Don't let Christian Eriksen injury put you off Denmark
Niko Kovac is in massive trouble at Bayern Munich
I was in Dublin a year ago when Denmark won 5-1 against Ireland in a World Cup qualifier and it’s hard to see Martin O’Neill’s men turning the tables when the sides meet on Saturday in the Nations League.
Twelve months on, not a lot has changed.
Denmark were unbeaten at the World Cup finals and have come out and beaten Wales well. Ireland continue to splutter and were hammered by the Welsh in Cardiff.
I’d be pretty bullish about backing Age Hareide’s visitors even without the injured Christian Eriksen.
The other bet has to be Holland against Germany, who I couldn’t have at any price at the moment.
I’m not sure I know quite what is going on with my national team at the moment but what’s for sure is they are a team in decline.

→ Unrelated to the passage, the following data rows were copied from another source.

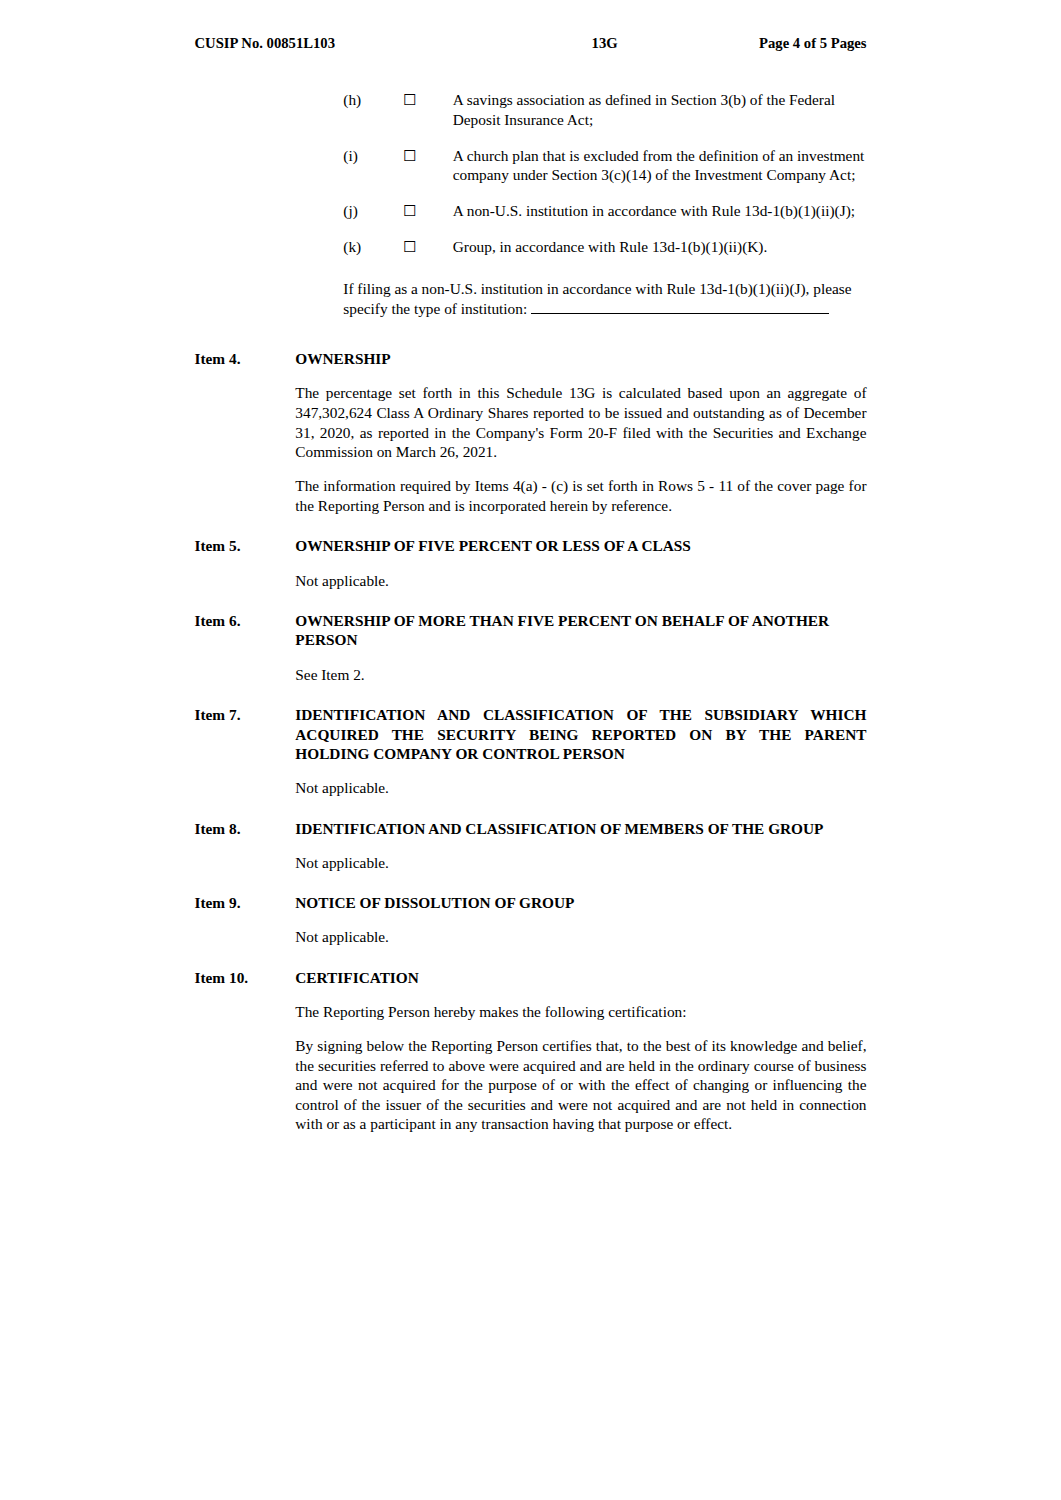CUSIP No. 00851L103
13G
Page 4 of 5 Pages
(h)
☐
A savings association as defined in Section 3(b) of the Federal Deposit Insurance Act;
(i)
☐
A church plan that is excluded from the definition of an investment company under Section 3(c)(14) of the Investment Company Act;
(j)
☐
A non-U.S. institution in accordance with Rule 13d-1(b)(1)(ii)(J);
(k)
☐
Group, in accordance with Rule 13d-1(b)(1)(ii)(K).
If filing as a non-U.S. institution in accordance with Rule 13d-1(b)(1)(ii)(J), please specify the type of institution:
Item 4.
Ownership
The percentage set forth in this Schedule 13G is calculated based upon an aggregate of 347,302,624 Class A Ordinary Shares reported to be issued and outstanding as of December 31, 2020, as reported in the Company's Form 20-F filed with the Securities and Exchange Commission on March 26, 2021.
The information required by Items 4(a) - (c) is set forth in Rows 5 - 11 of the cover page for the Reporting Person and is incorporated herein by reference.
Item 5.
Ownership of Five Percent or Less of a Class
Not applicable.
Item 6.
Ownership of More than Five Percent on Behalf of Another Person
See Item 2.
Item 7.
Identification and Classification of the Subsidiary which Acquired the Security Being Reported on by the Parent Holding Company or Control Person
Not applicable.
Item 8.
Identification and Classification of Members of the Group
Not applicable.
Item 9.
Notice of Dissolution of Group
Not applicable.
Item 10.
Certification
The Reporting Person hereby makes the following certification:
By signing below the Reporting Person certifies that, to the best of its knowledge and belief, the securities referred to above were acquired and are held in the ordinary course of business and were not acquired for the purpose of or with the effect of changing or influencing the control of the issuer of the securities and were not acquired and are not held in connection with or as a participant in any transaction having that purpose or effect.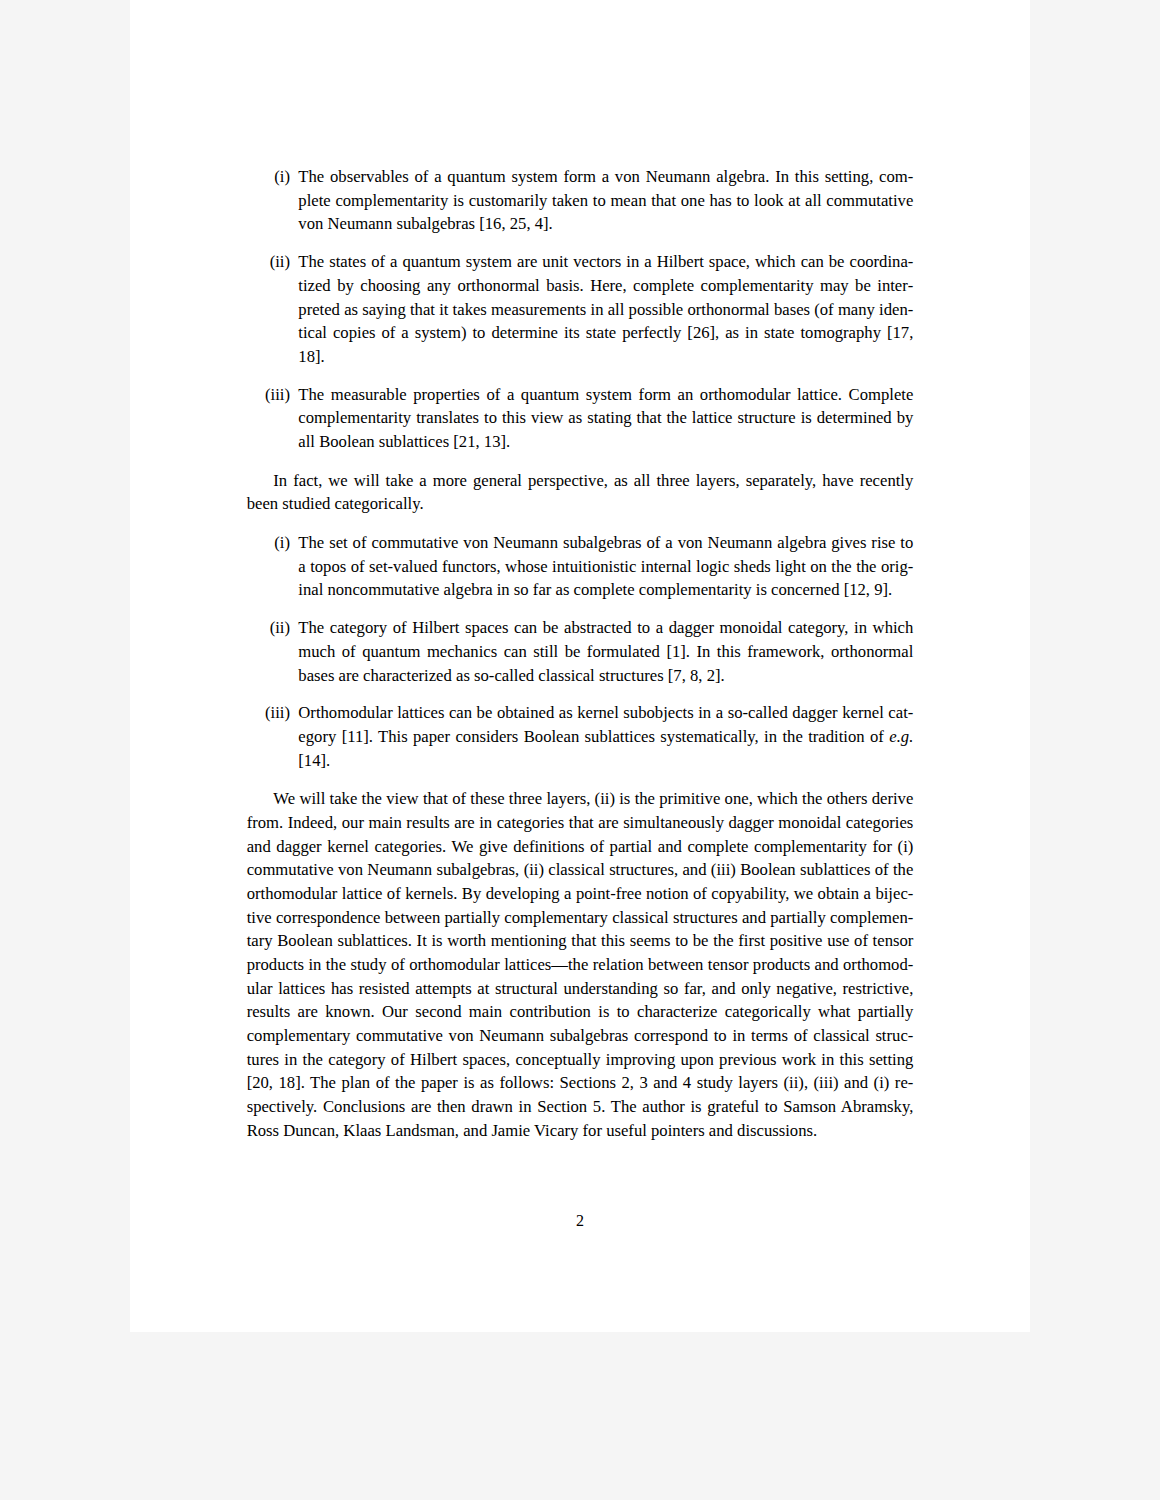(i) The observables of a quantum system form a von Neumann algebra. In this setting, complete complementarity is customarily taken to mean that one has to look at all commutative von Neumann subalgebras [16, 25, 4].
(ii) The states of a quantum system are unit vectors in a Hilbert space, which can be coordinatized by choosing any orthonormal basis. Here, complete complementarity may be interpreted as saying that it takes measurements in all possible orthonormal bases (of many identical copies of a system) to determine its state perfectly [26], as in state tomography [17, 18].
(iii) The measurable properties of a quantum system form an orthomodular lattice. Complete complementarity translates to this view as stating that the lattice structure is determined by all Boolean sublattices [21, 13].
In fact, we will take a more general perspective, as all three layers, separately, have recently been studied categorically.
(i) The set of commutative von Neumann subalgebras of a von Neumann algebra gives rise to a topos of set-valued functors, whose intuitionistic internal logic sheds light on the the original noncommutative algebra in so far as complete complementarity is concerned [12, 9].
(ii) The category of Hilbert spaces can be abstracted to a dagger monoidal category, in which much of quantum mechanics can still be formulated [1]. In this framework, orthonormal bases are characterized as so-called classical structures [7, 8, 2].
(iii) Orthomodular lattices can be obtained as kernel subobjects in a so-called dagger kernel category [11]. This paper considers Boolean sublattices systematically, in the tradition of e.g. [14].
We will take the view that of these three layers, (ii) is the primitive one, which the others derive from. Indeed, our main results are in categories that are simultaneously dagger monoidal categories and dagger kernel categories. We give definitions of partial and complete complementarity for (i) commutative von Neumann subalgebras, (ii) classical structures, and (iii) Boolean sublattices of the orthomodular lattice of kernels. By developing a point-free notion of copyability, we obtain a bijective correspondence between partially complementary classical structures and partially complementary Boolean sublattices. It is worth mentioning that this seems to be the first positive use of tensor products in the study of orthomodular lattices—the relation between tensor products and orthomodular lattices has resisted attempts at structural understanding so far, and only negative, restrictive, results are known. Our second main contribution is to characterize categorically what partially complementary commutative von Neumann subalgebras correspond to in terms of classical structures in the category of Hilbert spaces, conceptually improving upon previous work in this setting [20, 18]. The plan of the paper is as follows: Sections 2, 3 and 4 study layers (ii), (iii) and (i) respectively. Conclusions are then drawn in Section 5. The author is grateful to Samson Abramsky, Ross Duncan, Klaas Landsman, and Jamie Vicary for useful pointers and discussions.
2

The acrimony over the Ozil-Gundogan affair, the public criticism of Leroy Sane by Toni Kroos, the disconnection with the fans, the disquiet in a lot of places at Joachim Low still being in charge following the World Cup flop. All of these things add up to something approaching a crisis.
I see they held an open training session in Berlin this week where 5,000 kids were “invited” to watch them. A case of the DFB trying too hard after too long trying to keep the public out and that won’t fool anyone.
More worrying is the fact that Low’s supposed rebuild looks pretty tame with very few rising talents emerging. Thirteen members of the 23-man squad picked for this double-header with Holland and France have won 20 caps or more. Just four outfield players have won fewer than ten.
That’s not the revolution that’s required and it won’t take place while Low is in charge.
You could tell Low was feeling the heat last month in the 0-0 draw with France. We have historically only ever gone into games wanting to win - he went into that game determined not to lose. Playing four centre-backs and Joshua Kimmich in midfield told you everything you needed to know about Low’s outlook right now.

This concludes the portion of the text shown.